L’essor de l’industrie des véhicules électriques du pays permet également l’intégration de systèmes avancés d’aide à la conduite et de divertissement dans la conception des voitures à un rythme plus rapide que dans le reste du monde.
« Les systèmes d’infodivertissement des marques étrangères ne sont peut-être pas aussi performants que ceux des constructeurs chinois de véhicules électriques », a déclaré Guo, un acheteur de voiture de 27 ans à Pékin qui a exprimé une préférence pour les intérieurs spacieux et la décoration luxueuse. Ses marques préférées, Li Auto et Aito, soutenue par Huawei, sont connues pour leurs modèles de SUV pleine grandeur équipés d’immenses écrans dans l’habitacle et de sièges avec masseurs intégrés.
Les constructeurs automobiles chinois repensent et redessinent de plus en plus leurs intérieurs en fonction du mode de vie de leurs consommateurs locaux. Dans de nombreux modèles haut de gamme, une attention bien plus grande est accordée à la disposition de la deuxième rangée, où la plupart des dirigeants d’entreprise sont assis tandis qu’ils sont conduits par des chauffeurs privés.
Ces efforts font suite à des années de braconnage des meilleurs talents du design occidentaux, notamment Kris Tomasson, un ancien designer de Ford et BMW qui a rejoint Nio en 2015, alors qu’il s’agissait d’une start-up ambitieuse fondée par l’entrepreneur en série William Li.
Tomasson, dont les références en matière de conception industrielle vont du jet d’affaires Gulfstream G650 à une bouteille de Coca-Cola, a déclaré que Li avait compris dès le début qu’un « ADN de conception fort » serait essentiel pour l’entreprise alors qu’elle défiait ses concurrents ayant des décennies d’expérience.
« Les capacités se sont développées ici, les talents ont grandi ici, l’expertise s’est développée ici.

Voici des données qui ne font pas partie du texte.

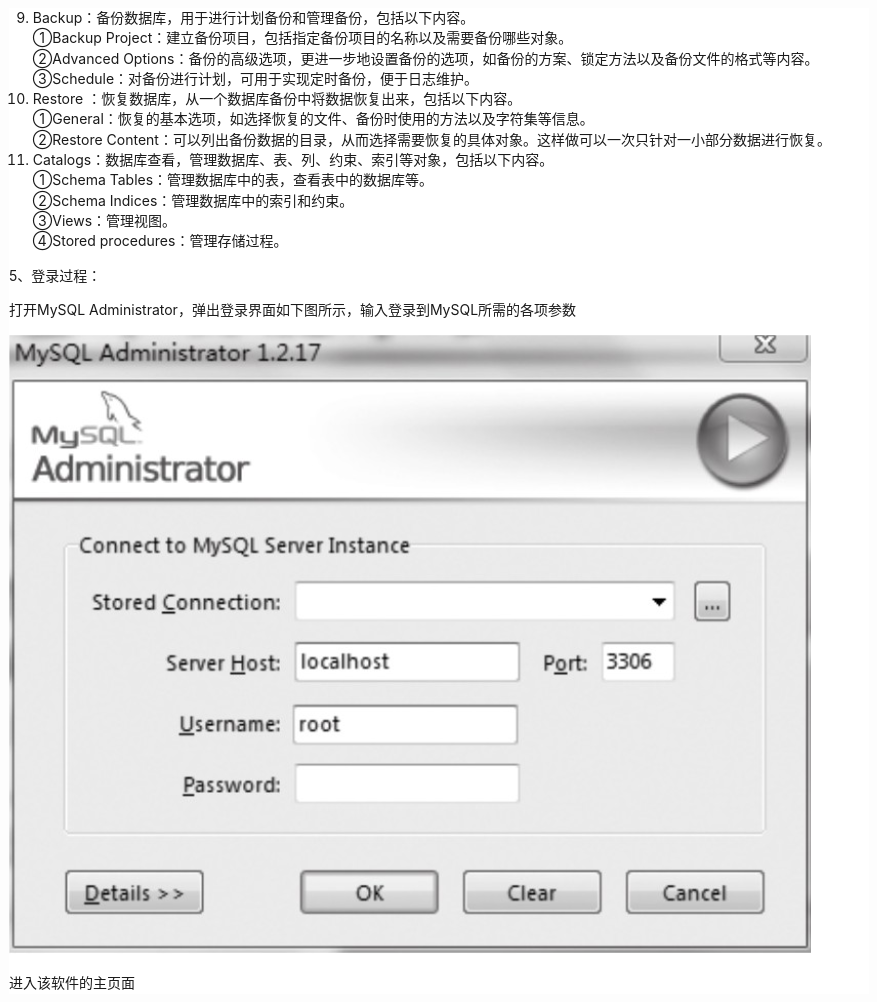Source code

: 9. Backup：备份数据库，用于进行计划备份和管理备份，包括以下内容。\
   &#x20;       ①Backup Project：建立备份项目，包括指定备份项目的名称以及需要备份哪些对象。\
   &#x20;       ②Advanced Options：备份的高级选项，更进一步地设置备份的选项，如备份的方案、锁定方法以及备份文件的格式等内容。\
   &#x20;       ③Schedule：对备份进行计划，可用于实现定时备份，便于日志维护。
10. Restore ：恢复数据库，从一个数据库备份中将数据恢复出来，包括以下内容。\
    &#x20;       ①General：恢复的基本选项，如选择恢复的文件、备份时使用的方法以及字符集等信息。\
    &#x20;       ②Restore Content：可以列出备份数据的目录，从而选择需要恢复的具体对象。这样做可以一次只针对一小部分数据进行恢复。
11. Catalogs：数据库查看，管理数据库、表、列、约束、索引等对象，包括以下内容。\
    &#x20;       ①Schema Tables：管理数据库中的表，查看表中的数据库等。\
    &#x20;       ②Schema Indices：管理数据库中的索引和约束。\
    &#x20;       ③Views：管理视图。\
    &#x20;       ④Stored procedures：管理存储过程。

5、登录过程：

打开MySQL Administrator，弹出登录界面如下图所示，输入登录到MySQL所需的各项参数

![](<../../.gitbook/assets/image (133).png>)

进入该软件的主页面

C’est juste une expérience », a-t-il déclaré. « Maintenant, ils ont réellement suivi le processus de conception des voitures. »
Tomasson a ajouté que les concurrents étrangers sous-estimaient encore la vitesse à laquelle les entreprises chinoises pouvaient avancer dans le processus de conception, « travaillant presque de l’instinct » avec moins d’itérations de conception.
Stefan Sielaff, qui a passé 30 ans chez des constructeurs automobiles européens, notamment Audi, Volkswagen et Bentley, avant de rejoindre Geely, a déclaré que les « exigences élevées » des consommateurs chinois férus de technologie l’avaient poussé à développer des voitures de plus en plus connectées et autonomes à une vitesse sans précédent.
«Ils sont très énergiques, ouverts à la technologie et mènent une vie trépidante. . .[while]dans d’autres parties du monde, les gens pensent encore qu’une voiture est [merely] un objet que vous conduisez de A à B », a-t-il déclaré.
Zeekr, la marque Geely que Sielaff a aidé à lancer, prend généralement deux ans pour produire un nouveau modèle, soit moins de la moitié des cycles de développement de la plupart des constructeurs automobiles européens établis.
Sielaff a attribué ce rythme à une « hiérarchie basse » au sein de l’entreprise qui l’a aidée à répondre aux récents changements dans les goûts des consommateurs chinois, la simplicité et la sobriété étant les nouveaux mots d’ordre.
« [Western carmakers] ont l’avantage d’une très bonne réputation et d’une grande valeur aux yeux des clients », a-t-il déclaré, « mais lorsqu’il s’agit de se réinventer et de se révolutionner, c’est aussi un fardeau. C’est un fardeau que nous n’avons pas.